» Work task
Among the records below, find each line containing the word "monitor" and copy it.

» Extracted data entries
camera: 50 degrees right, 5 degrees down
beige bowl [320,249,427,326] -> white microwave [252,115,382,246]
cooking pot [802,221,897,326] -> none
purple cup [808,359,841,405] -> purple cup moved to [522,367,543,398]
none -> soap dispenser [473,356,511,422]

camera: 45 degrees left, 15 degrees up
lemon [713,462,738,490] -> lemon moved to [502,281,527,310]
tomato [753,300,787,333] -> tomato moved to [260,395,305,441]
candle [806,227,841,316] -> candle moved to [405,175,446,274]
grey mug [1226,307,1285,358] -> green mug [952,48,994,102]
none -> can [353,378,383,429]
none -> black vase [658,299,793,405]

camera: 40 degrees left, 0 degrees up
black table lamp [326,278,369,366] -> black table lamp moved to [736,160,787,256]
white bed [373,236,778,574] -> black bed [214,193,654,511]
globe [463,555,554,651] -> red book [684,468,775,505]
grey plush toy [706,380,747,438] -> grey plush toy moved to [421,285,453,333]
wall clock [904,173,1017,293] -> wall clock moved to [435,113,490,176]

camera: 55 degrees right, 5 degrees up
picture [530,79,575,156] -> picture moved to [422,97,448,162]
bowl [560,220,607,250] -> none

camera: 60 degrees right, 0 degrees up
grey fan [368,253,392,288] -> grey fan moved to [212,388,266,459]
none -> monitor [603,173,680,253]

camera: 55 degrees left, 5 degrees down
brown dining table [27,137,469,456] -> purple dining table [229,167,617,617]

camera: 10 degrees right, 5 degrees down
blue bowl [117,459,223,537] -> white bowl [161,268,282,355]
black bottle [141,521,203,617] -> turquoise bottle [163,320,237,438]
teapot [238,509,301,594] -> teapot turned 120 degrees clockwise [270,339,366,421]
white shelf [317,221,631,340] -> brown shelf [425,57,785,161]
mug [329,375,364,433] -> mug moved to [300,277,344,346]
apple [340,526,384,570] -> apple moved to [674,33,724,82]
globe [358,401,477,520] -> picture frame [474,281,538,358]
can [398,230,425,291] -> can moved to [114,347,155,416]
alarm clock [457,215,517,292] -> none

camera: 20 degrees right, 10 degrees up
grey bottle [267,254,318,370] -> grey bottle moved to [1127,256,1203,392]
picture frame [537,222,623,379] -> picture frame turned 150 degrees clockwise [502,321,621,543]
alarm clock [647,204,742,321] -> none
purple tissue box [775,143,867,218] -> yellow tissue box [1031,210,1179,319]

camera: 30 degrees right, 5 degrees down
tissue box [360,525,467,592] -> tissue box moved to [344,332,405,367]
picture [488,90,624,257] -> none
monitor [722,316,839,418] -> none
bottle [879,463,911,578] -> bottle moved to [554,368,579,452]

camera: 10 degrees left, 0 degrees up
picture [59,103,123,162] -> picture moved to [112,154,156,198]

» Written response
none -> monitor [603,173,680,253]
monitor [722,316,839,418] -> none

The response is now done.